→ **YOUR OBJECTIVE**
Extract everything in the records from the line containing "07.08.2026, 12:51" down to the line containing "CONJUNTO DE COJÍN.", both lines included, and reproduce those lines exactly. Leave the pictures out of your answer.
---*---
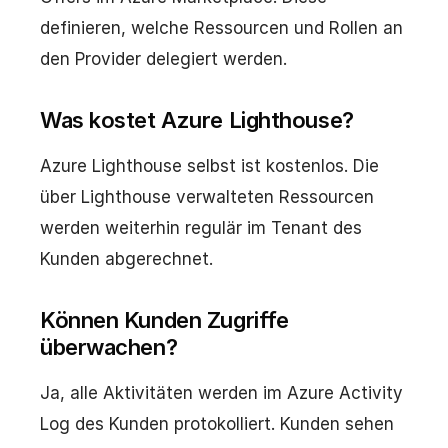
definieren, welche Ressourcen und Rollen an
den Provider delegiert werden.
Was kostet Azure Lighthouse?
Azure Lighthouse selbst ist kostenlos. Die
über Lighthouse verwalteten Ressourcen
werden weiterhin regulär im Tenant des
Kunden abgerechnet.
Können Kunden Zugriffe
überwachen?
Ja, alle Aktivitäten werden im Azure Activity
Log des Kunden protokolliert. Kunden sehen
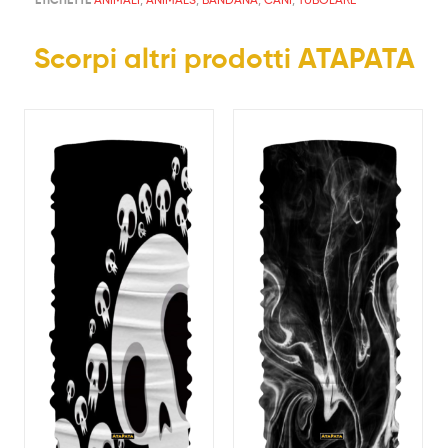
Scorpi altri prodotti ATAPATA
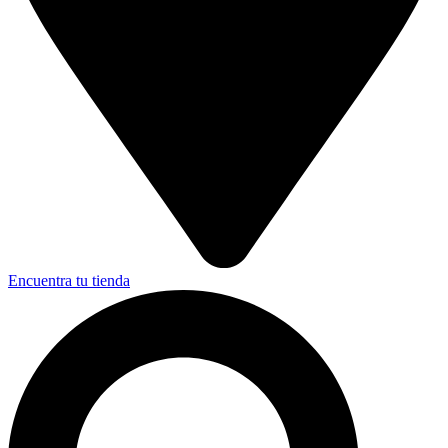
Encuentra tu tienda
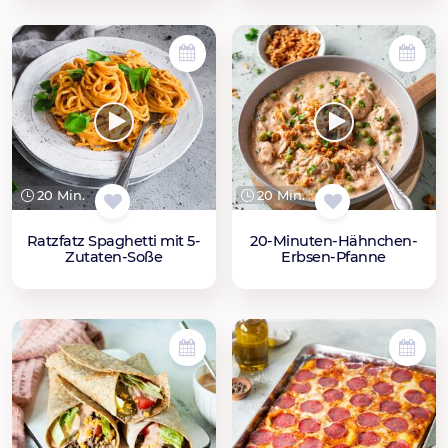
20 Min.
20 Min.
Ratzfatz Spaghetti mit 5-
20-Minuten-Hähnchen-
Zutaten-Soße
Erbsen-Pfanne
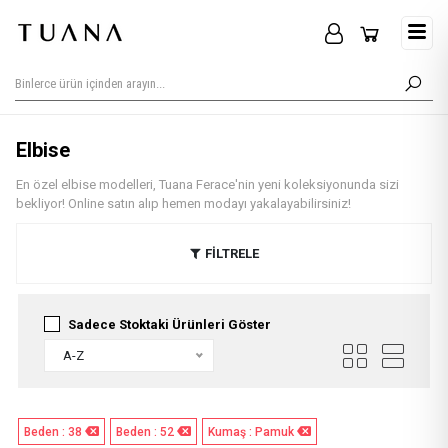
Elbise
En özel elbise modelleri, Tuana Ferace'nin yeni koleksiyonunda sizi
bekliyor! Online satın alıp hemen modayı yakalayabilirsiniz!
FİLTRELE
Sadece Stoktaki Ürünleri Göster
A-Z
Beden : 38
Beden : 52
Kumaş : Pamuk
---*---
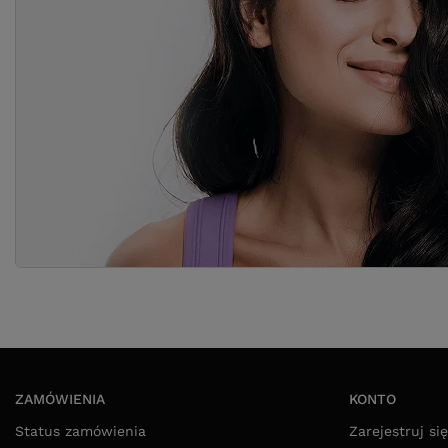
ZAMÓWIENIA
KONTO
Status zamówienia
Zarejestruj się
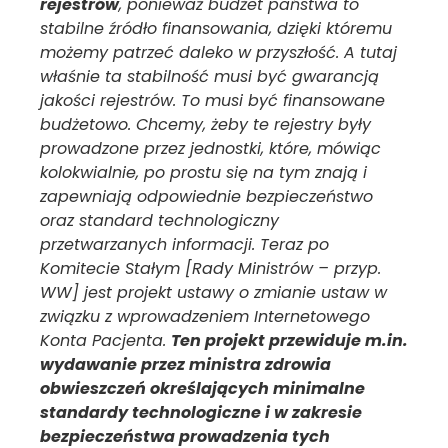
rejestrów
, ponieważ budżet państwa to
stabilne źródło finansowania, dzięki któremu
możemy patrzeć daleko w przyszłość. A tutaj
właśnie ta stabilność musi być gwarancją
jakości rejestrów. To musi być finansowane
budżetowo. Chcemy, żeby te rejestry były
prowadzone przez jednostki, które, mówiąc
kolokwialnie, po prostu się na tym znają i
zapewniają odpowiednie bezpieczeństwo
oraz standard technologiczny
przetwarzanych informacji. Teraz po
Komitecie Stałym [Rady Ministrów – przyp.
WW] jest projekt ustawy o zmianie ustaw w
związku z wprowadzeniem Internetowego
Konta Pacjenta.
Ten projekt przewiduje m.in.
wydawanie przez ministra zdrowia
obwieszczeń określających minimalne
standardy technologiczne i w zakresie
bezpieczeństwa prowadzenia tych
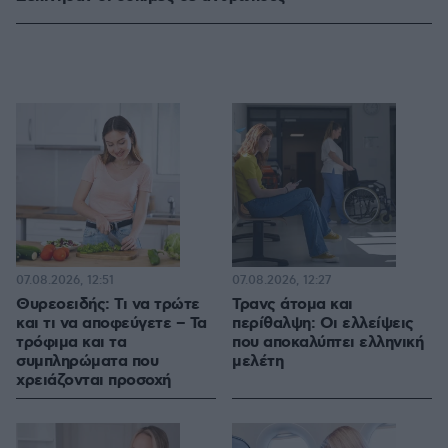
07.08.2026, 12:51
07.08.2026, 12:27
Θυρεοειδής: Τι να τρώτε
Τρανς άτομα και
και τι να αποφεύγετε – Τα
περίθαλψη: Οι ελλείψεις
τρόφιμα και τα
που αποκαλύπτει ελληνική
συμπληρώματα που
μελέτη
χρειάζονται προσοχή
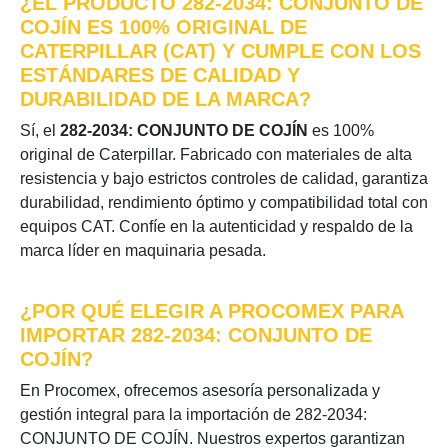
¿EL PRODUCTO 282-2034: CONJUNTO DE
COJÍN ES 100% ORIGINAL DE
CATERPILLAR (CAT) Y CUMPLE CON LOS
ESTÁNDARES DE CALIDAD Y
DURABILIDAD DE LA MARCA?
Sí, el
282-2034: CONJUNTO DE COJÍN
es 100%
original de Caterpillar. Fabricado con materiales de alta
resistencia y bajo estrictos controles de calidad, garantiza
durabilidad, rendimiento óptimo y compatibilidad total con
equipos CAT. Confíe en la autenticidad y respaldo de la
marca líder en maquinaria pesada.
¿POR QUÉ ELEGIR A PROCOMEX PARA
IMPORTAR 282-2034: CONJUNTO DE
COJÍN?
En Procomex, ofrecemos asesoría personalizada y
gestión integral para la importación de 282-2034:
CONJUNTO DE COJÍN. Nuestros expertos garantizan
---*---
→ **SOLUTION TO THE PROBLEM**
07.08.2026, 12:51
07.08.2026, 12:27
Θυρεοειδής: Τι να τρώτε
Τρανς άτομα και
και τι να αποφεύγετε – Τα
περίθαλψη: Οι ελλείψεις
τρόφιμα και τα
που αποκαλύπτει ελληνική
συμπληρώματα που
μελέτη
χρειάζονται προσοχή
¿EL PRODUCTO 282-2034: CONJUNTO DE
COJÍN ES 100% ORIGINAL DE
CATERPILLAR (CAT) Y CUMPLE CON LOS
ESTÁNDARES DE CALIDAD Y
DURABILIDAD DE LA MARCA?
Sí, el
282-2034: CONJUNTO DE COJÍN
es 100%
original de Caterpillar. Fabricado con materiales de alta
resistencia y bajo estrictos controles de calidad, garantiza
durabilidad, rendimiento óptimo y compatibilidad total con
equipos CAT. Confíe en la autenticidad y respaldo de la
marca líder en maquinaria pesada.
¿POR QUÉ ELEGIR A PROCOMEX PARA
IMPORTAR 282-2034: CONJUNTO DE
COJÍN?
En Procomex, ofrecemos asesoría personalizada y
gestión integral para la importación de 282-2034:
CONJUNTO DE COJÍN. Nuestros expertos garantizan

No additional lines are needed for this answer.